There are as many students as there are full-time residents in the State College area. Most locals tuck themselves away in quiet suburban enclaves. Those who dwell among the students so value their neighborhood’s historic houses, tree-lined streets and proximity to downtown and campus that they’re willing to put up with what they call the “dumb stuff.” And some positively enjoy the antic energy of their young neighbors.
“There’s a pulse to the neighborhood,” said Joel Weidner, who called the police when he heard someone “thudding around” in his basement a few years back. A drunken student had crashed through a basement window. “Suburbia would be boring.”

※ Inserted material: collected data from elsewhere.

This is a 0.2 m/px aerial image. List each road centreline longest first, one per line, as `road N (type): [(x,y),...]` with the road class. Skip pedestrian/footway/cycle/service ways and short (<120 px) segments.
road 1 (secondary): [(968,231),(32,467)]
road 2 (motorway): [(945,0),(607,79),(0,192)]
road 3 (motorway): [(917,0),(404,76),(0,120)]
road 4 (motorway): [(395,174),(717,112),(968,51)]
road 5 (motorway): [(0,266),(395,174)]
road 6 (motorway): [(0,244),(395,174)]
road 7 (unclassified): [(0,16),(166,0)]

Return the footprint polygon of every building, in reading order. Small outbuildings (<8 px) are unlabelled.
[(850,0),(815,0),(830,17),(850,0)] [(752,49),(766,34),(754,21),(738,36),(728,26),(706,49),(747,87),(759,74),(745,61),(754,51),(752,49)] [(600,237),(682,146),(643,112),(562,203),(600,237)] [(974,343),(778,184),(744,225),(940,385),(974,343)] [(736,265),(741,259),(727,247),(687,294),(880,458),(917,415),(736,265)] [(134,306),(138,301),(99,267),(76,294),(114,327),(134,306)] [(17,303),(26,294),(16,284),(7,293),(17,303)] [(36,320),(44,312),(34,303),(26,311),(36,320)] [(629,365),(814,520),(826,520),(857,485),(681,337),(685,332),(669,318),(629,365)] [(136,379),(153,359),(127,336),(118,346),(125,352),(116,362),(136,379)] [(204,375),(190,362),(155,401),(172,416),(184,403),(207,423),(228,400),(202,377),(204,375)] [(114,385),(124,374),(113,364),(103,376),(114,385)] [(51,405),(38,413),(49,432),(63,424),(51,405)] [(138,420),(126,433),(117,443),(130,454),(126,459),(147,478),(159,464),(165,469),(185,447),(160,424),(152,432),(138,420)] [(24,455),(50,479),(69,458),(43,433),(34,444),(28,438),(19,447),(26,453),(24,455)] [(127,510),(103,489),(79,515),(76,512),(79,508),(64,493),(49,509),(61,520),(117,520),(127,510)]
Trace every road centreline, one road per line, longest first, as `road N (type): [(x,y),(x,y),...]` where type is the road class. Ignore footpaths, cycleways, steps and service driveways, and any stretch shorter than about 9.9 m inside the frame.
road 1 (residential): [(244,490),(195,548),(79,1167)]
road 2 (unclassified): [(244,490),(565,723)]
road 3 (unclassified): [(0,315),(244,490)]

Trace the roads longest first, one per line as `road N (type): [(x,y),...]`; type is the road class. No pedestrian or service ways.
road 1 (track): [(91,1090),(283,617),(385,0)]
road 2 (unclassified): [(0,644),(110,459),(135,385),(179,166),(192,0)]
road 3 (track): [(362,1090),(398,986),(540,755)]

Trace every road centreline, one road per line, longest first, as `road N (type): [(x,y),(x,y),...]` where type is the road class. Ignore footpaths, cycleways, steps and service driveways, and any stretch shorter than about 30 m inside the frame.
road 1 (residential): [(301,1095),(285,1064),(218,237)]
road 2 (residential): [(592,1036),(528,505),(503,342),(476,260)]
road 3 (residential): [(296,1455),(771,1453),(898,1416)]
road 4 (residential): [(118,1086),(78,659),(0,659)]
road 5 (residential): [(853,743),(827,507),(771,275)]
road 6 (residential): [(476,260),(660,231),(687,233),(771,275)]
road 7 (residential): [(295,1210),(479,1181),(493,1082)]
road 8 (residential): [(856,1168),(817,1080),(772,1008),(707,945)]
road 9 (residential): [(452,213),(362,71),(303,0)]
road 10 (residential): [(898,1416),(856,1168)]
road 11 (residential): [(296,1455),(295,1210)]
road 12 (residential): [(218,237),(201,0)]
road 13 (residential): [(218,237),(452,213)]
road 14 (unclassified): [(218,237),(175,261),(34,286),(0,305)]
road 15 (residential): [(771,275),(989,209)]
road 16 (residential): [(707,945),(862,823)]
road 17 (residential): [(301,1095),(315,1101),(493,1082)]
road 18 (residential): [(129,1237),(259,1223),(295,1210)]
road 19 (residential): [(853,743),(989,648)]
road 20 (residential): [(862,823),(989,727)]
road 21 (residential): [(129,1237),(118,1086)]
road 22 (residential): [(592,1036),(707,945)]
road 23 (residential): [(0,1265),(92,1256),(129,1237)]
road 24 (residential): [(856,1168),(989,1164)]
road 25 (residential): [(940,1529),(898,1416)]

While these victims of home invasions see the humor in their experiences, they’re keenly aware that their community, like so many college towns, has a serious drinking problem. Just this year, after a night of alcohol-drenched hazing rituals, a fraternity pledge fell down a flight of stairs and later died. In response, the university has increased its oversight of the Greek system. Among new restrictions, it is reducing the number of fraternity parties with alcohol that it issues permits for, from 45 a semester to 10 (wine and beer only, and no kegs).
It’s hard to know how often the Red Bull Zombies strike, because many trespasses go unreported and the ones that are called in are variously classified as criminal mischief, public drunkenness, underage drinking or disorderly conduct. The State College police chief, John Gardner, guesses that 5 to 10 student invasions occur a year. There’s potential for harm, of course, for residents who let their guard down as well as for invaders. In 2014 in Sterling, Va., an inebriated teenager was shot and killed when he stumbled into a neighbor’s house.
Similar stories have been told by residents living in the Historical District of Tuscaloosa. One Tuscaloosa family found a University of Alabama student sleeping in their guest bedroom. Another one fell head first into a fish pond. On one evening in January a student was wrestled off a roof by three policemen after being pursued down the street after being in a fight at Innisfree Irish Pub. One co-ed beat on all the doors and windows of a house that was built in the Greek Revival style that many sororities on campus have. She demanded that she be let in until the police arrived.
Some residents who are living in the downtown Tuscaloosa area have expressed fears about a student potentially being shot by a homeowner who might mistake a student home intruder as a burglar.
The historical neighborhoods in State College have a problem because many students are living in them. The University of Alabama also has students who reside in its historical neighborhoods but the proximity of the bars in the downtown area creates a bigger problem.
Many bars in the downtown area, which remain open until the wee hours of the morning, knowingly or otherwise, serve under-aged drinkers. Combine that with binge drinking by students and there is a recipe for disaster. In addition to home invasions, there has been property damage, unsafe driving and public urination.
Until there is a crackdown on under-aged drinking, many residents of downtown Tuscaloosa will face situations that could well lead to the tragic shooting of a student.
The City of Tuscaloosa has codes that prohibit the consumption of alcohol by under-aged drinkers and the University of Alabama has a strict policy against it. It might be reasonably thought that something more could be done to discourage under-aged drinking. A tragedy might be prevented.